SUPPLIED RECORDS:
━━━━━━━━━━━━━━━━━━━━━━━━━━━━━━
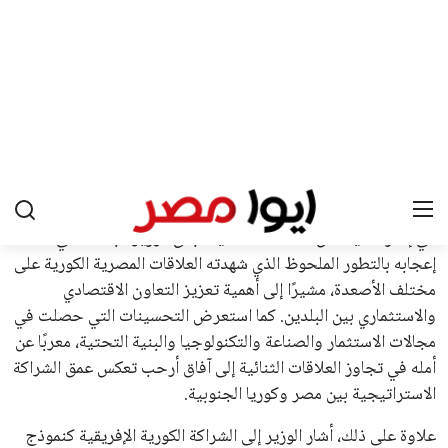
يبدو أن السويسري جياني إنفانتينو في طريقه للاحتفاظ بمنصبه
كرئيس للاتحاد الدولي لكرة القدم “فيفا” لفترة رابعة، بعد أن حصل
على تأييد واسع من أكثر من 200 اتحاد وطني من أصل 211 في
الجمعية العمومية. مما يعزز فرصته للفوز في الانتخابات المقررة عام
2027، ويجعله المرشح الأكثر حظًا حتى الآن.
هذا الدعم الواسع يأتي على الرغم من الانتقادات التي وجهت
لإنفانتينو في الآونة الأخيرة. حتى الآن، لم يتقدم أي مرشح منافس
في السباق الانتخابي، ولم تتمكن الأصوات المعارضة من التوصل إلى
اسم يوازن موقف إنفانتينو، قبل انتهاء فترة الترشح في نوفمبر
المقبل.
يعتمد إنفانتينو على قاعدة دعم قوية من الاتحادات القارية المختلفة،
بما في ذلك الاتحاد الأفريقي والآسيوي، بالإضافة إلى دعم غالبية
اتحادات أمريكا الجنوبية والكونكاكاف. وقد ساهمت مجموعة من
القرارات التي اتخذها في زيادة الموارد المالية لهذه الاتحادات، فضلاً
عن رفع عدد الفرق المشاركة في كأس العالم، وإطلاق بطولات دولية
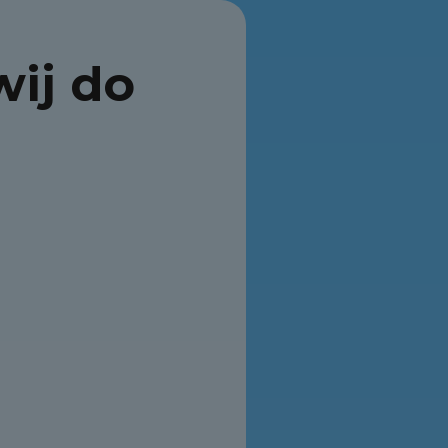
ij do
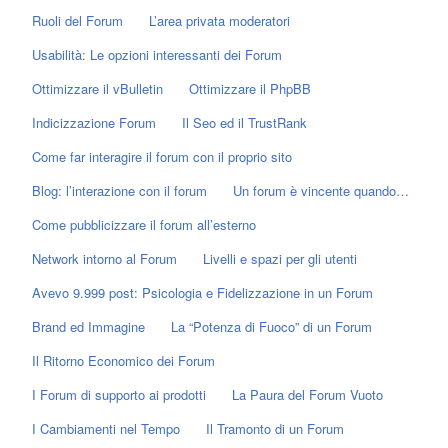
Ruoli del Forum
L’area privata moderatori
Usabilità: Le opzioni interessanti dei Forum
Ottimizzare il vBulletin
Ottimizzare il PhpBB
Indicizzazione Forum
Il Seo ed il TrustRank
Come far interagire il forum con il proprio sito
Blog: l’interazione con il forum
Un forum è vincente quando…
Come pubblicizzare il forum all’esterno
Network intorno al Forum
Livelli e spazi per gli utenti
Avevo 9.999 post: Psicologia e Fidelizzazione in un Forum
Brand ed Immagine
La “Potenza di Fuoco” di un Forum
Il Ritorno Economico dei Forum
I Forum di supporto ai prodotti
La Paura del Forum Vuoto
I Cambiamenti nel Tempo
Il Tramonto di un Forum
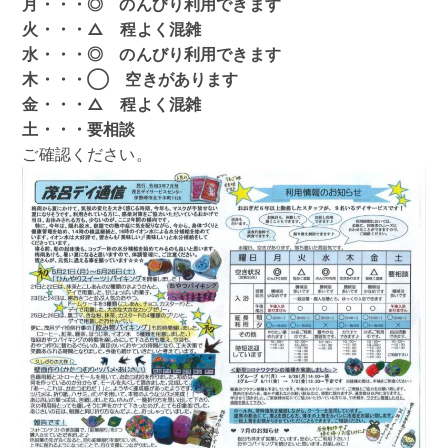
アクセス
月・・・◎ のんびり利用できます
火・・・△ 程よく混雑
水・・・◎ のんびり利用できます
お問い合わせ
木・・・◯ 空きがあります
金・・・△ 程よく混雑
土・・・要相談
ご確認ください。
━━━━━━━━━━━━━━━━━━━━━━━━━━━━━━
YOUR OBJECTIVE:
Take the line that contains "2027، ويجعله المرشح الأكثر حظًا حتى الآن." as the first and the last line of the records as the end, and please quote those lines exactly, pictures omitted.

RESULT BELOW:
2027، ويجعله المرشح الأكثر حظًا حتى الآن.
هذا الدعم الواسع يأتي على الرغم من الانتقادات التي وجهت
لإنفانتينو في الآونة الأخيرة. حتى الآن، لم يتقدم أي مرشح منافس
في السباق الانتخابي، ولم تتمكن الأصوات المعارضة من التوصل إلى
اسم يوازن موقف إنفانتينو، قبل انتهاء فترة الترشح في نوفمبر
المقبل.
يعتمد إنفانتينو على قاعدة دعم قوية من الاتحادات القارية المختلفة،
بما في ذلك الاتحاد الأفريقي والآسيوي، بالإضافة إلى دعم غالبية
اتحادات أمريكا الجنوبية والكونكاكاف. وقد ساهمت مجموعة من
القرارات التي اتخذها في زيادة الموارد المالية لهذه الاتحادات، فضلاً
عن رفع عدد الفرق المشاركة في كأس العالم، وإطلاق بطولات دولية
ij do
Ruoli del Forum
L’area privata moderatori
Usabilità: Le opzioni interessanti dei Forum
Ottimizzare il vBulletin
Ottimizzare il PhpBB
Indicizzazione Forum
Il Seo ed il TrustRank
Come far interagire il forum con il proprio sito
Blog: l’interazione con il forum
Un forum è vincente quando…
Come pubblicizzare il forum all’esterno
Network intorno al Forum
Livelli e spazi per gli utenti
Avevo 9.999 post: Psicologia e Fidelizzazione in un Forum
Brand ed Immagine
La “Potenza di Fuoco” di un Forum
Il Ritorno Economico dei Forum
I Forum di supporto ai prodotti
La Paura del Forum Vuoto
I Cambiamenti nel Tempo
Il Tramonto di un Forum
アクセス
月・・・◎ のんびり利用できます
火・・・△ 程よく混雑
水・・・◎ のんびり利用できます
お問い合わせ
木・・・◯ 空きがあります
金・・・△ 程よく混雑
土・・・要相談
ご確認ください。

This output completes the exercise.